Women are less likely to receive lifesaving treatment for cardiogenic shock than men, according to research presented today at ESC Acute CardioVascular Care 2022, a scientific congress of the European Society of Cardiology (ESC).
Cardiogenic shock (CS) is a prevalent cause of death, and despite advances in therapeutic alternatives, care remains difficult. CS is characterized by significant myocardial dysfunction, which leads to decreased cardiac output, end-organ hypoperfusion, and hypoxia. Clinically, this manifests as hypotension that is resistant to volume resuscitation and has end-organ hypoperfusion symptoms that necessitate pharmacological or mechanical intervention. In CS, 81 percent of patients have an acute myocardial infarction (MI).
Cardiogenic shock is a life-threatening disorder in which the heart stops pumping enough blood to deliver enough oxygen to the body’s organs. A heart attack causes it, and only half of those who have one will survive. Women were much more likely than males to be admitted to a local hospital at the outset (41 percent versus 30 percent), and men arrived with out-of-hospital cardiac arrest. Following a heart attack, women are less likely than males to survive in the short and long term. Only 38 percent of women remained alive 30 days after the event, compared to 50 percent of men.

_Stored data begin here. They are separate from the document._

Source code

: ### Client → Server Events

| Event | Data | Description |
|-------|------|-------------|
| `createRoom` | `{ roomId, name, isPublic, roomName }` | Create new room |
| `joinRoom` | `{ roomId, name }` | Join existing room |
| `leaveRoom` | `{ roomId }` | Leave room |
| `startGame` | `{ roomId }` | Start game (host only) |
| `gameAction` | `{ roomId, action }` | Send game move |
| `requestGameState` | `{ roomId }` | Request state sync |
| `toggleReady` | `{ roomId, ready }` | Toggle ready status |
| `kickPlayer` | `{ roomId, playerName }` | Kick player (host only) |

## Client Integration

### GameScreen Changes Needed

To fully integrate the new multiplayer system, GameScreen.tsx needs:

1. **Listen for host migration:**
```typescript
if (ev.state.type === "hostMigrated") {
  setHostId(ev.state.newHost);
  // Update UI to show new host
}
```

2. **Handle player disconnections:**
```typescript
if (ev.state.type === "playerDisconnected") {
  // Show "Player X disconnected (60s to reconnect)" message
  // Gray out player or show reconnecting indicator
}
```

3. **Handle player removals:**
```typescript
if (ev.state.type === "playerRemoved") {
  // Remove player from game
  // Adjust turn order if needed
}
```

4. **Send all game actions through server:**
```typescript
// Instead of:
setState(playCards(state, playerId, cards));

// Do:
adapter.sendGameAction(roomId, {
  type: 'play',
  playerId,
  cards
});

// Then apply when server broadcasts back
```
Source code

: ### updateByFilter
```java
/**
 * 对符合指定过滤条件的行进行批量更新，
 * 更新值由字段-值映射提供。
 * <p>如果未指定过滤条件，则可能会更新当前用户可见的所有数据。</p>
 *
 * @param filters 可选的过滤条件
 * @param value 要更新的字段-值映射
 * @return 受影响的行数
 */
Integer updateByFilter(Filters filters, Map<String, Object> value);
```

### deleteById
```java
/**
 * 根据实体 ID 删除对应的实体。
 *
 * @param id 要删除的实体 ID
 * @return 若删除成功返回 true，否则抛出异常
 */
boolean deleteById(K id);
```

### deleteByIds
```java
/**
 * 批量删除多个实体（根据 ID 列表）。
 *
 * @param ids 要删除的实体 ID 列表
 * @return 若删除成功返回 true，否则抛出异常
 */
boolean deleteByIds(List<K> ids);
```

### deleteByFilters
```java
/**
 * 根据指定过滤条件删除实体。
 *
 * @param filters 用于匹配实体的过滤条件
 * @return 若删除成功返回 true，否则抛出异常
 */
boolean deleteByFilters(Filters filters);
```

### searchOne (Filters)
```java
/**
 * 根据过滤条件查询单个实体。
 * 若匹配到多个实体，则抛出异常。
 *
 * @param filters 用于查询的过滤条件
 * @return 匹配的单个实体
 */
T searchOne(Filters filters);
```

“The women and men in our study had similar clinical characteristics when they developed cardiogenic shock after a heart attack,” said study author Dr. Sarah Holle of Copenhagen University Hospital, Rigshospitalet, Denmark. “This was a retrospective study so it is difficult to know why clinicians made certain treatment decisions. But the findings indicate that greater awareness among health professionals that women have heart attacks and may develop cardiogenic shock could be a step towards equitable management and outcomes.”